Chips down as fry bag shortage hits Burger King

·2 min read
A general view of a sign for the Burger King drive-through in Havant
A general view of a sign for the Burger King drive-through in Havant

Fast-food chains are facing the ­prospect of chip bag shortages ahead of the busy half-term break.

Burger King is understood to be grappling with a shortage of fry bags in the latest sign of supply chain woes. Until recently, the chain had been experiencing shortages of plastic cup lids.

Burger King is working on various measures to ensure the latest supply shortage does not hit orders, sources said, including swapping in unbranded fry bags and using different-sized bags.

Earlier this year McDonald’s ran out of milkshakes and bottled drinks at some of its restaurants. It said at the time that a “nationwide shortage of HGV drivers” was partly to blame.

Half-term is traditionally a busy period for fast-food companies as families visit drive-throughs on long journeys and footfall in city centre sites is boosted by higher lunchtime trade. Burger King did not respond to requests for comment.

Trouble sourcing packaging is something that has rippled across the UK, with industry group UKHospitality ­saying last week that higher energy prices meant boxes and wrap were becoming harder to source.
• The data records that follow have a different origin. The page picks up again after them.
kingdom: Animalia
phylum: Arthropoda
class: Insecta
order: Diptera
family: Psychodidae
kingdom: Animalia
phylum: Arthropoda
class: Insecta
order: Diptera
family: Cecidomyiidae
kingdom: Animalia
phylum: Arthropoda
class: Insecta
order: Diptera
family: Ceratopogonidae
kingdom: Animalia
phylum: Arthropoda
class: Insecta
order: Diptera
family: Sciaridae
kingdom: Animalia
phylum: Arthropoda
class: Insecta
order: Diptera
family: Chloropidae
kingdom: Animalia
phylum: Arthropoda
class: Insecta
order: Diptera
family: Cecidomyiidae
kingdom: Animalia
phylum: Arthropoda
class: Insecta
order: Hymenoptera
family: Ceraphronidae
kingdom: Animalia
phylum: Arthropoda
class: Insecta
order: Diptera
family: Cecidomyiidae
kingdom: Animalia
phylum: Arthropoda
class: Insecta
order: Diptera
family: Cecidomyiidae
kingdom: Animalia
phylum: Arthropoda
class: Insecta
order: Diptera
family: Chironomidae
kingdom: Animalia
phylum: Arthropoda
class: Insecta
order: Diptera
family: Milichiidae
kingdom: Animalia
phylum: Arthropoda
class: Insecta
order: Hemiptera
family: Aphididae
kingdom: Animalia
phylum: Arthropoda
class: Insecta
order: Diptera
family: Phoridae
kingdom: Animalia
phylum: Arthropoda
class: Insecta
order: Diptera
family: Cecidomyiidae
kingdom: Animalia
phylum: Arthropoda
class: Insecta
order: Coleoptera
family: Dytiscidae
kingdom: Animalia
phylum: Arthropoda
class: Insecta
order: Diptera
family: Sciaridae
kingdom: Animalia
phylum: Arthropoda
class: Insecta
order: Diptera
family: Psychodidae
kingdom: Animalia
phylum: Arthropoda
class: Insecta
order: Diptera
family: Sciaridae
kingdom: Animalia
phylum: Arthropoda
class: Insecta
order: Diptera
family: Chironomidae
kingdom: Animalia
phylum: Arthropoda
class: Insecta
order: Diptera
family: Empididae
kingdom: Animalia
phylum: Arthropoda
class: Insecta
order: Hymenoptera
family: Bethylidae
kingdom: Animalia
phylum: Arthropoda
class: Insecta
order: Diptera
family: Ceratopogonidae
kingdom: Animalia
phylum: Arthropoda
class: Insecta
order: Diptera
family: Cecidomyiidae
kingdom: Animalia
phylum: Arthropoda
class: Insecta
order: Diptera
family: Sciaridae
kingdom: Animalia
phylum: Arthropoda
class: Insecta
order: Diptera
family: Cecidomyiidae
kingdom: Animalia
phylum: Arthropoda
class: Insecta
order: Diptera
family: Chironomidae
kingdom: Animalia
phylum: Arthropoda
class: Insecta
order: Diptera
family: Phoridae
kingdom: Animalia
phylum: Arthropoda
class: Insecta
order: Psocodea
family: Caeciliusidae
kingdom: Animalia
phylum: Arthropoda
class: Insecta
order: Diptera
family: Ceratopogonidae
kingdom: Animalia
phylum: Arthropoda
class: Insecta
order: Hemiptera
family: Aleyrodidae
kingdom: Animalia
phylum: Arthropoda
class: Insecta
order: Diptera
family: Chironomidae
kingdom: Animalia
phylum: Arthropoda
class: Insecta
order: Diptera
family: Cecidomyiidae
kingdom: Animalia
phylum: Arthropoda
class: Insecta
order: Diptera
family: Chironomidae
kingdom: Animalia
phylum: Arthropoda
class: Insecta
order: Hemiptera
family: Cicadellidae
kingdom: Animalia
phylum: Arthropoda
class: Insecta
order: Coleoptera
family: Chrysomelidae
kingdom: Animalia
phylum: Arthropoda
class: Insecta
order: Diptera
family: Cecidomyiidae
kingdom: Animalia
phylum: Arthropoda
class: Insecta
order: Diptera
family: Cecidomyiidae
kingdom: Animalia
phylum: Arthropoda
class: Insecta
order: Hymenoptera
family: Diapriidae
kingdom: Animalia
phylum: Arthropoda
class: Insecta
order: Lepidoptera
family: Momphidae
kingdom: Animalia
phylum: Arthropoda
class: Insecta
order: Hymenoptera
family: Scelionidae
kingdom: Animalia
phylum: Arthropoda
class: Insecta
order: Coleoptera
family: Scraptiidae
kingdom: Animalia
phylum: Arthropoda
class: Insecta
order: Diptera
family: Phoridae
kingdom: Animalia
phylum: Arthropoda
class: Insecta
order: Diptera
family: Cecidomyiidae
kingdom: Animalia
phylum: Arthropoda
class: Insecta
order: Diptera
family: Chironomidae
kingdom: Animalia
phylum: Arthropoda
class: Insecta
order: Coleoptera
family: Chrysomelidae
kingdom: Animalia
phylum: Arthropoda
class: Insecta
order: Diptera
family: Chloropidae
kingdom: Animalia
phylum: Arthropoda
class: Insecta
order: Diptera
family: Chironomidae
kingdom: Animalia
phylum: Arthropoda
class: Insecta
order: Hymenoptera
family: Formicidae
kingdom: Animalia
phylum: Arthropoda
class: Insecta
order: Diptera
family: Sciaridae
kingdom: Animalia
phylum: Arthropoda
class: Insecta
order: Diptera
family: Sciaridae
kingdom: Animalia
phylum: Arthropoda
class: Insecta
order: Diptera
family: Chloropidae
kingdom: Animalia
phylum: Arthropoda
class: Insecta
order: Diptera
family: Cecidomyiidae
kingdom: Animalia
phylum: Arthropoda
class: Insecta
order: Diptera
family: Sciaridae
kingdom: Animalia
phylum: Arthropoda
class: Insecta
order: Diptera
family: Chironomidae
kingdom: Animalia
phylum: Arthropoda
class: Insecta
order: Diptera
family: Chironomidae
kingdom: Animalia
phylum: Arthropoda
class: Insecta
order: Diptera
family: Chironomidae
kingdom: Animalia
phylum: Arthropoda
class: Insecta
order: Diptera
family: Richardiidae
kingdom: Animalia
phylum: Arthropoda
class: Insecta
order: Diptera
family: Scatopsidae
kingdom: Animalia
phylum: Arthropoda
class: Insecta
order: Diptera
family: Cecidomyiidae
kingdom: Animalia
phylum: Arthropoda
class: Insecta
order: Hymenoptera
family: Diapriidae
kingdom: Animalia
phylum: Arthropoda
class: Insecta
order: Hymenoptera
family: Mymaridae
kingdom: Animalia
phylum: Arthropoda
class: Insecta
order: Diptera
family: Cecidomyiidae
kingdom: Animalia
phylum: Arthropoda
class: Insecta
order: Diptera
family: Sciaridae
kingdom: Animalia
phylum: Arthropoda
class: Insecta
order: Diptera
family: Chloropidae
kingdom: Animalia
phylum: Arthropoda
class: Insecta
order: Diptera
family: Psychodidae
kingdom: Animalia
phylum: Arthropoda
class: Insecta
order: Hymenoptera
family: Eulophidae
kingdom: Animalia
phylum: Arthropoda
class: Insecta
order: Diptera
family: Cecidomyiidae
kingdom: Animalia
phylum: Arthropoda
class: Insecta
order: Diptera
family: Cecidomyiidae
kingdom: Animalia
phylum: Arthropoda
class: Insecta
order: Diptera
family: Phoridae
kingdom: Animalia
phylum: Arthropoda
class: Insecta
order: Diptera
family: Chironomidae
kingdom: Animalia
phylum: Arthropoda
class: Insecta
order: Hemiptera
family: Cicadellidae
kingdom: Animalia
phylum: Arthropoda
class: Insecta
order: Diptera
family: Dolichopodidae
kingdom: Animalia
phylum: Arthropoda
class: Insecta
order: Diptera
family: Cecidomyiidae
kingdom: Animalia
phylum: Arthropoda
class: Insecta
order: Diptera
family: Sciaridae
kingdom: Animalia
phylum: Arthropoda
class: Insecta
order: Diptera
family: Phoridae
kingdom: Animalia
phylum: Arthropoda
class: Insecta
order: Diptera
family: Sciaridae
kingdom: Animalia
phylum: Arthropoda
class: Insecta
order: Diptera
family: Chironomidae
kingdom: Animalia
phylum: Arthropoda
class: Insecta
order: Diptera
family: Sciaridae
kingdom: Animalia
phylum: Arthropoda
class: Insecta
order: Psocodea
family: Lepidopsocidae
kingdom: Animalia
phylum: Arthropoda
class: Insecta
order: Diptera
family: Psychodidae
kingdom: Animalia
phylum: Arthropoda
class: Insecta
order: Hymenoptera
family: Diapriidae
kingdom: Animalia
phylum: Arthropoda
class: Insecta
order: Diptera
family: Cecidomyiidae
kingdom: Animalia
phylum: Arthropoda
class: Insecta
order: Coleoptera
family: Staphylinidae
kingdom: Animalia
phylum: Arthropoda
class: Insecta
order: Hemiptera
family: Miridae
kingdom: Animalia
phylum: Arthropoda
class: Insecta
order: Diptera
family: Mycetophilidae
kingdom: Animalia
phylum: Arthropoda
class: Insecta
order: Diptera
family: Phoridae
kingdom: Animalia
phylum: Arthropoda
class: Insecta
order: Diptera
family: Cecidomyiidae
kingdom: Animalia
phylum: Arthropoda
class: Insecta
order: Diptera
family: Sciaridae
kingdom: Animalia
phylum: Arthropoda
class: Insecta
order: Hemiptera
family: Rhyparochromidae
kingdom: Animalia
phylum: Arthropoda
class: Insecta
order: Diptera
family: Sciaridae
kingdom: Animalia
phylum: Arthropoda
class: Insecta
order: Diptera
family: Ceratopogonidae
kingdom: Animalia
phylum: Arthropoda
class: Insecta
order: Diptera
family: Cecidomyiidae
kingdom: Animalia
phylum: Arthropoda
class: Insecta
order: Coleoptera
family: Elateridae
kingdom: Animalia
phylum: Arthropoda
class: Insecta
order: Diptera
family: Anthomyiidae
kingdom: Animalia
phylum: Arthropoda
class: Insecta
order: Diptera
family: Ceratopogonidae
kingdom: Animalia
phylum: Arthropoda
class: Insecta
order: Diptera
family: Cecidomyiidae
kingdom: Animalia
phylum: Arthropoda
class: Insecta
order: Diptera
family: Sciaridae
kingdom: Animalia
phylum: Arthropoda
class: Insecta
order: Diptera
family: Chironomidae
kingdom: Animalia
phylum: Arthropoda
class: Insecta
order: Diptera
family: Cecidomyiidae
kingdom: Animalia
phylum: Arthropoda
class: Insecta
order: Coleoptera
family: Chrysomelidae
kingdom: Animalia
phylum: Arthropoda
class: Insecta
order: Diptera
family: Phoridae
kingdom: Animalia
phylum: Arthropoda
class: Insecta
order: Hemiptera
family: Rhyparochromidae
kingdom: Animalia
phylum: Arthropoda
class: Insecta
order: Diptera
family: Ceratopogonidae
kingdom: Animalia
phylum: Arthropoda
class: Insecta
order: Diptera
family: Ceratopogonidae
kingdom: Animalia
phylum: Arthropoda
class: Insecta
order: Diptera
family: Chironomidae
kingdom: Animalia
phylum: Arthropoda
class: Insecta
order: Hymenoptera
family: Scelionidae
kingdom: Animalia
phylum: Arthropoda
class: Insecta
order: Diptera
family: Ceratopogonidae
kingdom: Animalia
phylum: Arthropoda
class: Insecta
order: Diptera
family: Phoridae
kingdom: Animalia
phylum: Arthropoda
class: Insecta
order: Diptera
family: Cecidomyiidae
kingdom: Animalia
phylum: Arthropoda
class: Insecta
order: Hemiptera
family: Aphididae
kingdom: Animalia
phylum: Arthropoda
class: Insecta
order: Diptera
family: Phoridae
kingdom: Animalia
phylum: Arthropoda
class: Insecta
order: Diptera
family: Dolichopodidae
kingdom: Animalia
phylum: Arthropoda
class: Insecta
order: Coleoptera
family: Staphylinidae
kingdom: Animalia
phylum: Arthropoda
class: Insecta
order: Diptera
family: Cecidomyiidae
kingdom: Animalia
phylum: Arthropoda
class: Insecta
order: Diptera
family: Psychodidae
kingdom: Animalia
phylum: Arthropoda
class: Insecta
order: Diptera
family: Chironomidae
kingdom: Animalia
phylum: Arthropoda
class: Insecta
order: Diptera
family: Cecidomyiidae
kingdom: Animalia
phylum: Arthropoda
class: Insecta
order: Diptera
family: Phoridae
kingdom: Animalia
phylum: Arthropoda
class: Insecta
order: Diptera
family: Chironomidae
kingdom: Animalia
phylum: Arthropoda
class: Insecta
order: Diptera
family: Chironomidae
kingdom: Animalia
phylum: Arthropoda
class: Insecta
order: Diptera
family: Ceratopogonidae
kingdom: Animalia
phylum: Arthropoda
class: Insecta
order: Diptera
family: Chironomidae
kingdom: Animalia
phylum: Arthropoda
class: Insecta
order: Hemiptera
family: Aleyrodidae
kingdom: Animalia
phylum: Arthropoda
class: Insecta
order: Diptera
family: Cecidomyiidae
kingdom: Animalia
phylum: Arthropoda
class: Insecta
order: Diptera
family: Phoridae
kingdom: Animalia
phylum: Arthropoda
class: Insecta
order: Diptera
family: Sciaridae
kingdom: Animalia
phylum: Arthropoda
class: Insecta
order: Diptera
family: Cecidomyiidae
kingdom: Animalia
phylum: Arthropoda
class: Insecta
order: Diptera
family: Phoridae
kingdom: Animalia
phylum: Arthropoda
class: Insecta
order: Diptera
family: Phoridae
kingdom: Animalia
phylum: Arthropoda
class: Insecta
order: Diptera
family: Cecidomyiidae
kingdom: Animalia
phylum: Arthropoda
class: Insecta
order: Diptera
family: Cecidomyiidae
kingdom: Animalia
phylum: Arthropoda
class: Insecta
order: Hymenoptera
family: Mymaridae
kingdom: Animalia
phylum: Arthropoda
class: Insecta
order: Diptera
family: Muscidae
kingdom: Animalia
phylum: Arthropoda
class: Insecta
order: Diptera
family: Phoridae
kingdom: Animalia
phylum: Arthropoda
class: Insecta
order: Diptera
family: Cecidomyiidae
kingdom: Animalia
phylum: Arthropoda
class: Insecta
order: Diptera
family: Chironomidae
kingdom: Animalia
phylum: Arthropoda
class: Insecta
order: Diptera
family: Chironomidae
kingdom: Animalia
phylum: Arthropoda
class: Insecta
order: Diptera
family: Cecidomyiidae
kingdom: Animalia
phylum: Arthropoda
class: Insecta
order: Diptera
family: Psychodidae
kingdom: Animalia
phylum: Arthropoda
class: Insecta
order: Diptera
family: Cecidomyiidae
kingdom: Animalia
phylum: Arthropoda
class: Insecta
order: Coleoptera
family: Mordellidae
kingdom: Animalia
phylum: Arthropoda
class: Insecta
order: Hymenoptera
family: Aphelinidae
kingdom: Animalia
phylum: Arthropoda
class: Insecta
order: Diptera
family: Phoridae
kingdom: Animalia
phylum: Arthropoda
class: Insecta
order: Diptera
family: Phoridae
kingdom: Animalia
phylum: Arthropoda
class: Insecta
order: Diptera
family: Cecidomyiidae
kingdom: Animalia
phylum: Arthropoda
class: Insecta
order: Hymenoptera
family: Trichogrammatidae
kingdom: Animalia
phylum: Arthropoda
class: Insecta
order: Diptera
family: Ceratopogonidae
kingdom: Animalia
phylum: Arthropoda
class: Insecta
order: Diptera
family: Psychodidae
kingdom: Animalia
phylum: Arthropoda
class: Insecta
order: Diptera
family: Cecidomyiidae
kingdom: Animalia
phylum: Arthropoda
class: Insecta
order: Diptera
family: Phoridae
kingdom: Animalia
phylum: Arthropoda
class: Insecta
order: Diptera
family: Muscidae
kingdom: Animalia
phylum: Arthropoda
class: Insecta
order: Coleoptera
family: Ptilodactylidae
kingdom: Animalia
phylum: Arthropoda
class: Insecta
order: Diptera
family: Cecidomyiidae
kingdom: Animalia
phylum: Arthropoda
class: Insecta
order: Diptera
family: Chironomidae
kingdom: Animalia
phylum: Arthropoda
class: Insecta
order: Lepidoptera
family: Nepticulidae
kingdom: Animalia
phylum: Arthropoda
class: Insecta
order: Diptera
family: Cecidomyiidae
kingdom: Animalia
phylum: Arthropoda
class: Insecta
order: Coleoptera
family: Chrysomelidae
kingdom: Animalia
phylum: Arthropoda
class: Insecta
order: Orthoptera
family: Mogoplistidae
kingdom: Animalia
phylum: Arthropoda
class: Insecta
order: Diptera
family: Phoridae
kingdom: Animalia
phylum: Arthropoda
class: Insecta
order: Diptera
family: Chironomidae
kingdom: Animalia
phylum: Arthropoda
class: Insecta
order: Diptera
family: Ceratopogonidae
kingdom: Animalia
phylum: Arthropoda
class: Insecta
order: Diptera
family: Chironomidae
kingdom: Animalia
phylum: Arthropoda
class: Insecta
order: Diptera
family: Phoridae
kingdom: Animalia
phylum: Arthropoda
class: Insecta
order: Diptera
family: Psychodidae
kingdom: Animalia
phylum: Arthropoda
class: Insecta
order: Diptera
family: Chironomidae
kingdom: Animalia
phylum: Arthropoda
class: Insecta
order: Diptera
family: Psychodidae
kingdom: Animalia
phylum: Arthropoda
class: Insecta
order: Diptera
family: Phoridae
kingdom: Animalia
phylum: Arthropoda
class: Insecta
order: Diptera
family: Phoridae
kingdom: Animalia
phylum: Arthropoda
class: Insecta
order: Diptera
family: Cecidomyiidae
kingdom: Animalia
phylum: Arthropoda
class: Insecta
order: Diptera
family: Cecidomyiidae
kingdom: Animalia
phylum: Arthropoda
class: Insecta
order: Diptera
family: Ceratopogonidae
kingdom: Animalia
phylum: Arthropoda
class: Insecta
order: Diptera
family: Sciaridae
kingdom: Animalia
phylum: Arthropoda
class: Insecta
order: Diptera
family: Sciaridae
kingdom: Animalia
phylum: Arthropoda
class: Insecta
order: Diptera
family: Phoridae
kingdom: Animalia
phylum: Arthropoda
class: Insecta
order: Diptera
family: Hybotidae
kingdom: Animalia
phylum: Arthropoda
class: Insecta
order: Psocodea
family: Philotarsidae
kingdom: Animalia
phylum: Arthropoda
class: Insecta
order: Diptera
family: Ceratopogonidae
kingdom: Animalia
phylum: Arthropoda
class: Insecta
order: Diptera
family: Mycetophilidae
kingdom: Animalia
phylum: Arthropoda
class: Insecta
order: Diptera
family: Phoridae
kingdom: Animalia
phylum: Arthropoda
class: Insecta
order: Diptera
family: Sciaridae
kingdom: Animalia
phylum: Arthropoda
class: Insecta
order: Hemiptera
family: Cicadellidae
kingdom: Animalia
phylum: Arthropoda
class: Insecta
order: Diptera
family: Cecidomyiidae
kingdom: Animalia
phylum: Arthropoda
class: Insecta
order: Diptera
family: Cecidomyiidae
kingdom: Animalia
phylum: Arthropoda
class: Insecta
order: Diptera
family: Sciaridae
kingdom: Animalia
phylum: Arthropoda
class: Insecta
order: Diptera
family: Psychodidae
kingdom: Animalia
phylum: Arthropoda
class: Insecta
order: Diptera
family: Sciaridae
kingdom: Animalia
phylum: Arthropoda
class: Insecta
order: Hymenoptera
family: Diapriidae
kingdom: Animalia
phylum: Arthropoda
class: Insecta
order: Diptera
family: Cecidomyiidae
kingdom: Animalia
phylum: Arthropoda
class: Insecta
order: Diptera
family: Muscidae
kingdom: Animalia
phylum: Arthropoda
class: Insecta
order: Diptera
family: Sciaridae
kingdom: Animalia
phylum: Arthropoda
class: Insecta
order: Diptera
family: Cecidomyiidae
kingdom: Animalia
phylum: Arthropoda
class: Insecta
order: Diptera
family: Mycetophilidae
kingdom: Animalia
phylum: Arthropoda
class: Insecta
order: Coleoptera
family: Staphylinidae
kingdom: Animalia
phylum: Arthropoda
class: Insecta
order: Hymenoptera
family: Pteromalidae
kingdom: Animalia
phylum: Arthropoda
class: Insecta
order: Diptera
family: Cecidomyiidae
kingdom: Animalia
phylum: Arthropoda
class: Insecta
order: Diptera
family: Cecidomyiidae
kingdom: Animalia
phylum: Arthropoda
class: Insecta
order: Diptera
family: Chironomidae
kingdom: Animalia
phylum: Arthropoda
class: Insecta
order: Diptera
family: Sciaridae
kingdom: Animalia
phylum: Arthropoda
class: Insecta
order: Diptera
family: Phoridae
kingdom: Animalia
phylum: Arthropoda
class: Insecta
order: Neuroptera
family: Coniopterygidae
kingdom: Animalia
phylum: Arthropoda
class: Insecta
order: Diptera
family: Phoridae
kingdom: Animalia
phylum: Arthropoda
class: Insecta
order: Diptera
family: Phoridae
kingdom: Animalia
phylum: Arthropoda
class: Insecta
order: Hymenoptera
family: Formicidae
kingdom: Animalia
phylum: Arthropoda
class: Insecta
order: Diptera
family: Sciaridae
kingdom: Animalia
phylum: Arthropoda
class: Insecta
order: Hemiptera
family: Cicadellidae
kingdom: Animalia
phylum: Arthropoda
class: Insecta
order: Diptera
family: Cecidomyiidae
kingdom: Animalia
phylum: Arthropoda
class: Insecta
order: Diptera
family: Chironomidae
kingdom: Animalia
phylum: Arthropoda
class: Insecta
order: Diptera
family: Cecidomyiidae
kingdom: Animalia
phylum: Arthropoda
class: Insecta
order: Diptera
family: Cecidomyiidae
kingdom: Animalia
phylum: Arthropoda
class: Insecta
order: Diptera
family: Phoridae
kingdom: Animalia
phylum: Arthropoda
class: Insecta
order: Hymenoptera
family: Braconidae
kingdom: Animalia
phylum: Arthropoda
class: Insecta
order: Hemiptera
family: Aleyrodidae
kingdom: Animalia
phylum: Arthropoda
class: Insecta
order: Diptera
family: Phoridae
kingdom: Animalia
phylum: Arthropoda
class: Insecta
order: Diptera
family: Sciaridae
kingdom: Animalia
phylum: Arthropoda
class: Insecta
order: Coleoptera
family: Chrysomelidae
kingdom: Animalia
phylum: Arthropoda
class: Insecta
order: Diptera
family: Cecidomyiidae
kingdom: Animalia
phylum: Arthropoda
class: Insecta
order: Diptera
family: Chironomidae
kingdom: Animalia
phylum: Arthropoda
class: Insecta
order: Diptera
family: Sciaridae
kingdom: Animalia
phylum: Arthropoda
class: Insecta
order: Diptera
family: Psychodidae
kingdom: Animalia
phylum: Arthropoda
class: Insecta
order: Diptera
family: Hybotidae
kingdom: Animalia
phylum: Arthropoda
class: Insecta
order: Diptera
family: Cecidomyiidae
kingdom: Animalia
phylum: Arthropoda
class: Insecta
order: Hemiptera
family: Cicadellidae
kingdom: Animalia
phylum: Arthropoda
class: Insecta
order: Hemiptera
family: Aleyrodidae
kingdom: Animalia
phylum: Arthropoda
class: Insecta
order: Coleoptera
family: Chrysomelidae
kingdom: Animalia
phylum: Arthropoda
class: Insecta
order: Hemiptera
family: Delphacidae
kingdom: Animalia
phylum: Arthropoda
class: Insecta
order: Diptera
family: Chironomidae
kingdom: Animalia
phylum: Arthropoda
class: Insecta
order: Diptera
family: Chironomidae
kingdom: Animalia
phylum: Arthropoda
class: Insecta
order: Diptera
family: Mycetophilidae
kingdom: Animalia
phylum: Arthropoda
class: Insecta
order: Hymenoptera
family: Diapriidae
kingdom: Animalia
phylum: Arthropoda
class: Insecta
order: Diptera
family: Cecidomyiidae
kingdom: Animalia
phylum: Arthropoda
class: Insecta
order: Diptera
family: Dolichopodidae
Factories are having to rein in production to cope with the high costs.

Kate Nicholls, chief executive of UKHospitality, said: “That means food supply grinds to a halt rapidly if we ­cannot pack and protect food.”

Paper is among the most used materials in packaging, and has been one of the industries hardest hit by high energy prices, brought about by spiralling wholesale gas prices. While Ofgem sets price caps for energy for consumers, there is no such cap for industries.

Last week, paper bosses warned ­factories could have to close if energy prices continued to rise. Britain’s biggest producer of newsprint Palm Paper, meanwhile, was reportedly looking at cutting its production this year, with Bloomberg saying the group had not sufficiently hedged its gas purchases.

Kwasi Kwarteng, the Business Secretary, has put forward proposals to the Treasury to provide temporary subsidies for paper companies, as well as for steel, glass and ceramic firms.

Factories have been struggling with a tight labour market, competing for workers against retailers and restaurants, which are also recruiting.